The proposed research has 4 objectives: (1) Contact State DOTs, USFWS, and NOAA Fisheries at national and regional levels and State environmental agencies to develop a list of environmental concerns specifically related to bridge hydraulic design (length, location, foundation locations, countermeasures, clearance, etc.). (2) Categorize the concerns based on environmental impact, bridge component, and regional or physiographic tendencies. (3) Develop rational, process-based criteria for addressing the concerns. (4) Develop model standards that address these concerns. These standards could be adopted by DOTs or could serve as a starting point for individual DOTs to negotiate agreements for streamlining the permitting and approval process. An example of this type of agreement is the fluvial performance standard, which is part of the Oregon DOT (2005) OTIA III State Bridge Delivery Program Environmental Performance Standards.

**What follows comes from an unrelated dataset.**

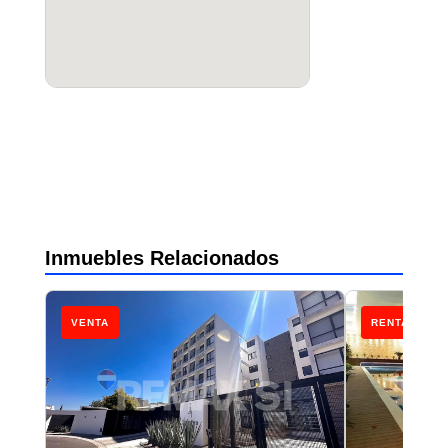
Inmuebles Relacionados
VENTA
RENTA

The fluvial performance standard is intended to allow normative physical processes within the stream-floodplain corridor that promote natural sediment transport, provide unaltered debris movement, and allow longitudinal continuity and connectivity of the stream and floodplain for fish and wildlife passage.
Urgency and Payoff
In addition to the benefits of streamlined permitting and reduced environmental impacts, there are other, long-term benefits that DOTs can expect from this research. These include bridges with (1) fewer debris problems, (2) reduced scour, (3) fewer stream instability problems, (4) reduced long-term maintenance, (5) extended service life, (6) fewer stream instability and scour countermeasures, and (7) greater long-term resilience in the face of climate change.